# [REQUIRED ACTION]
Repeat each record below exactly, dropping the pictures.

# [RECORDS FOR THE EXERCISE]
========================

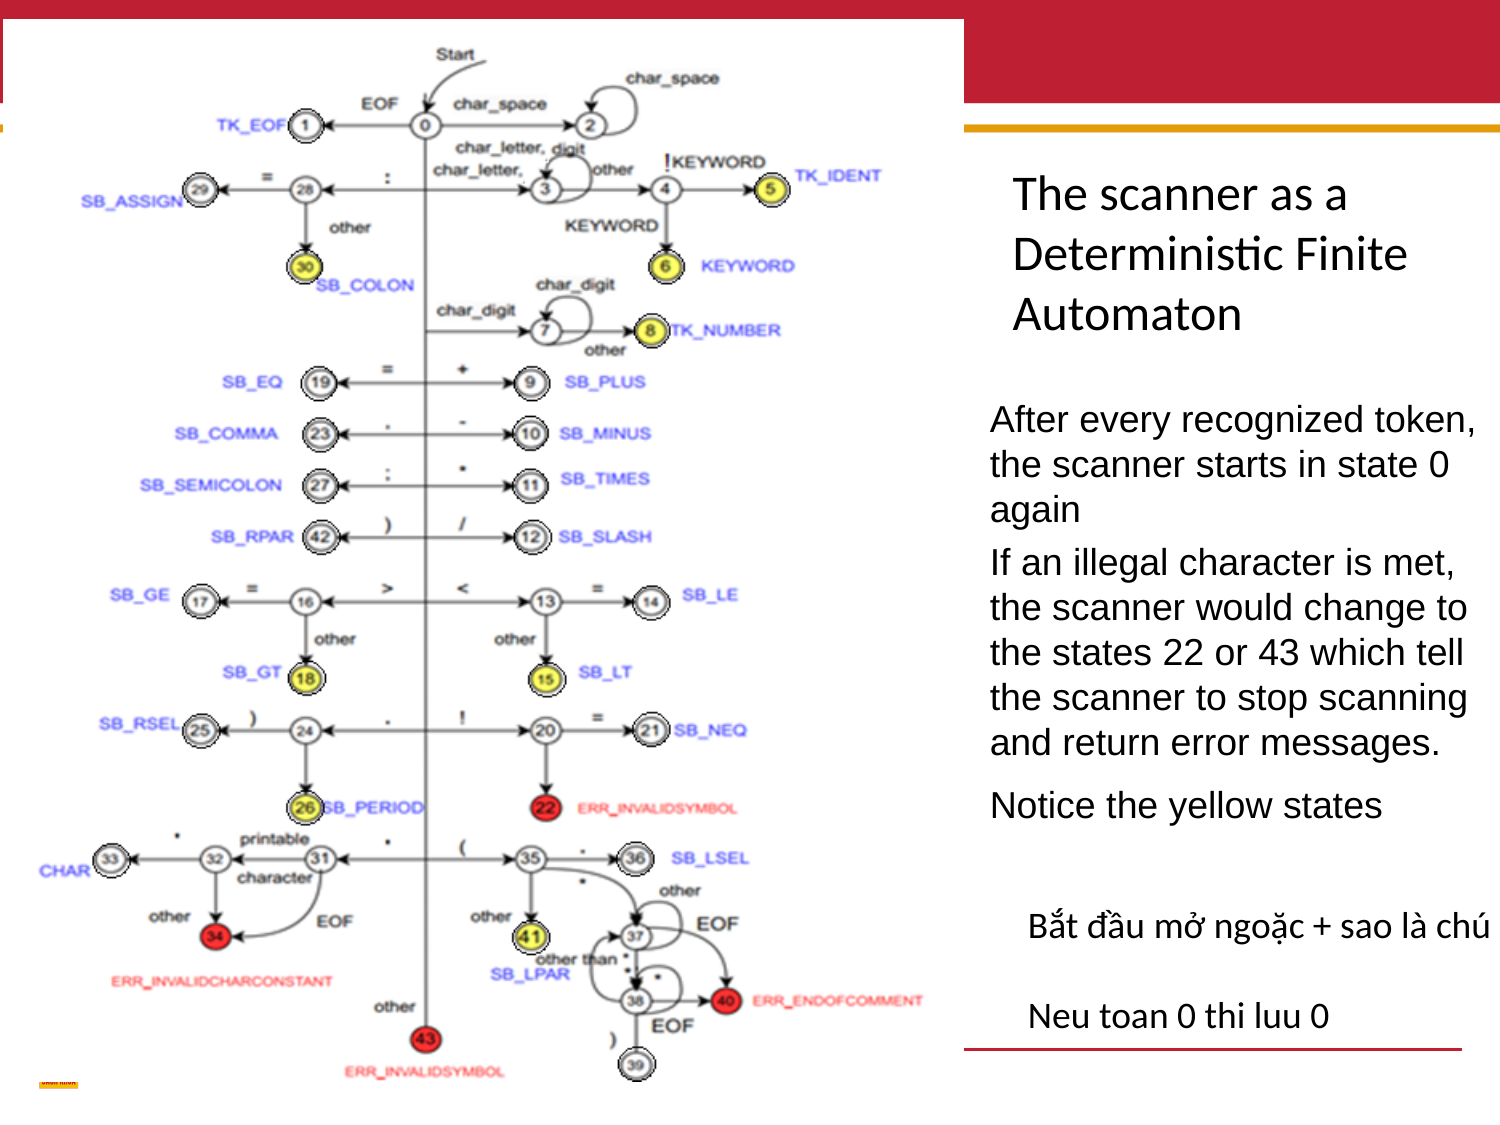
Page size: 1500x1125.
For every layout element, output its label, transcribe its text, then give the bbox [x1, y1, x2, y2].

picture [0, 0, 1500, 1125]
text_box After every recognized token, the scanner starts in state 0 again If an illegal character is met, the scanner would change to the states 22 or 43 which tell the scanner to stop scanning and return error messages. Notice the yellow states [974, 387, 1500, 834]
text_box Bắt đầu mở ngoặc + sao là chú thích Neu toan 0 thi luu 0 [1013, 893, 1500, 1043]
text_box The scanner as a Deterministic Finite Automaton [998, 153, 1447, 349]
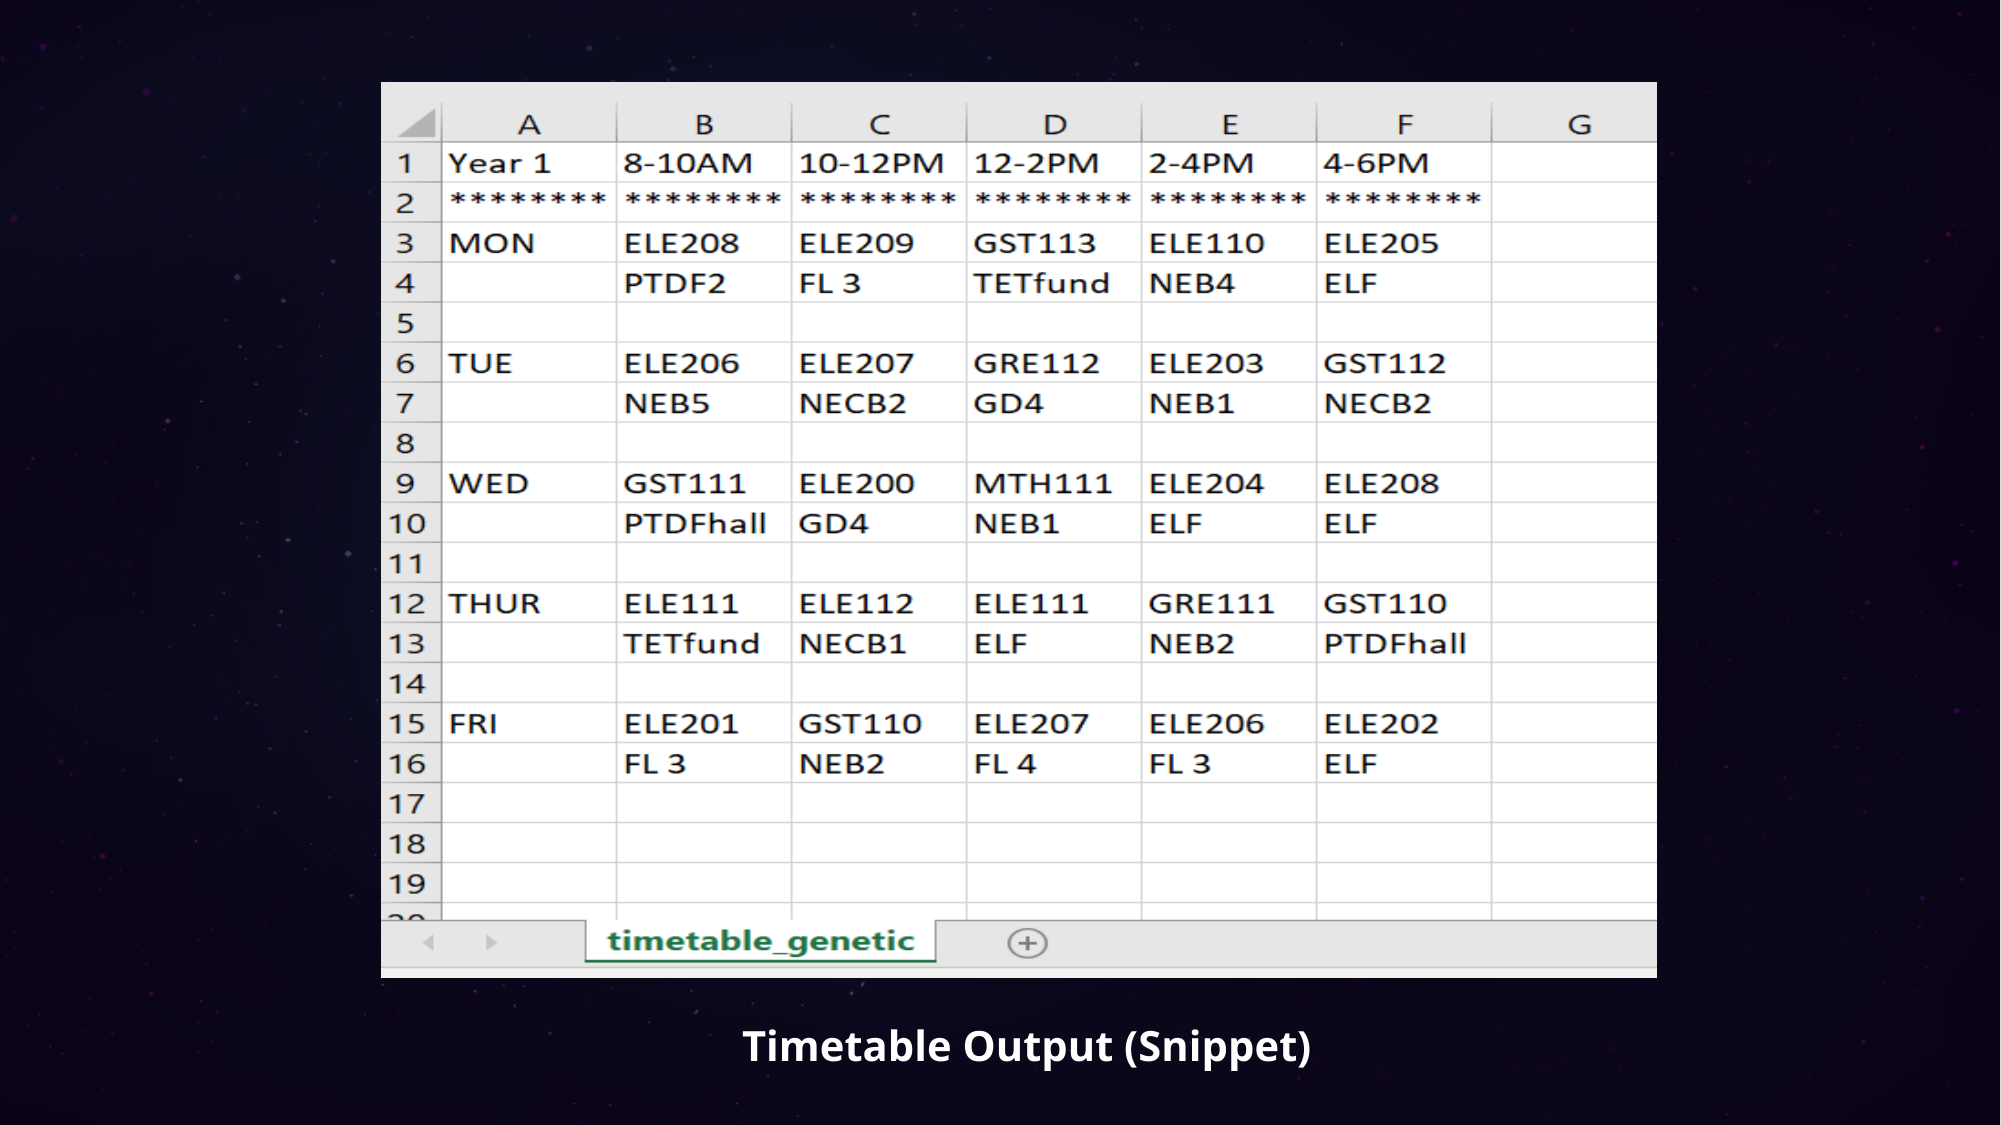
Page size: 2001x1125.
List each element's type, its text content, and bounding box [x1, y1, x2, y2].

text_box Timetable Output (Snippet) [727, 1011, 1327, 1077]
picture [0, 0, 2001, 1125]
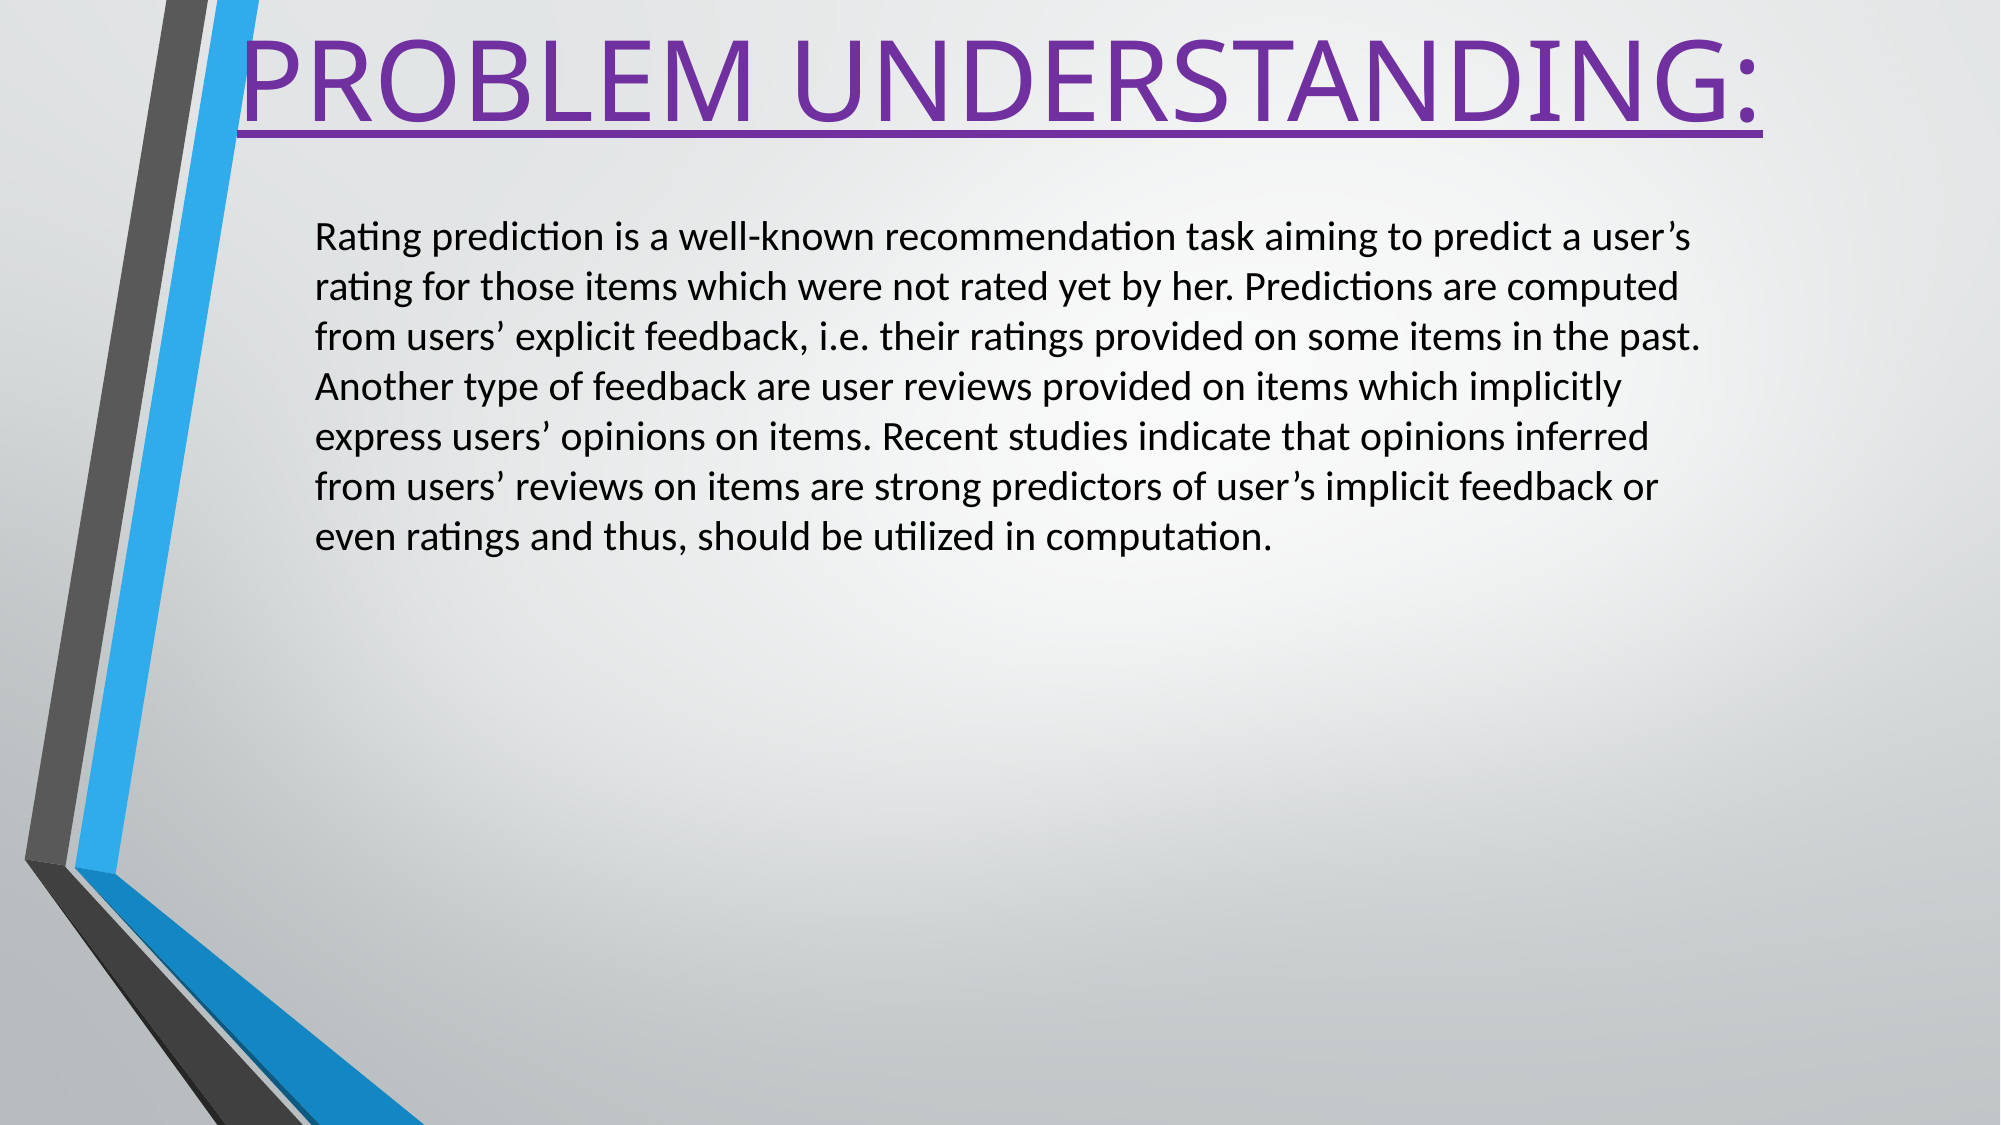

========================

# [SOLUTION]
Page size: 1500x1125.
For every layout element, output its label, transcribe its text, then give the bbox [x1, y1, x2, y2].

picture [0, 0, 1500, 1125]
text_box After every recognized token, the scanner starts in state 0 again If an illegal character is met, the scanner would change to the states 22 or 43 which tell the scanner to stop scanning and return error messages. Notice the yellow states [974, 387, 1500, 834]
text_box Bắt đầu mở ngoặc + sao là chú thích Neu toan 0 thi luu 0 [1013, 893, 1500, 1043]
text_box The scanner as a Deterministic Finite Automaton [998, 153, 1447, 349]
Page size: 2001x1125.
List each element's type, its text content, and bounding box [x1, y1, x2, y2].

text_box Timetable Output (Snippet) [727, 1011, 1327, 1077]
picture [0, 0, 2001, 1125]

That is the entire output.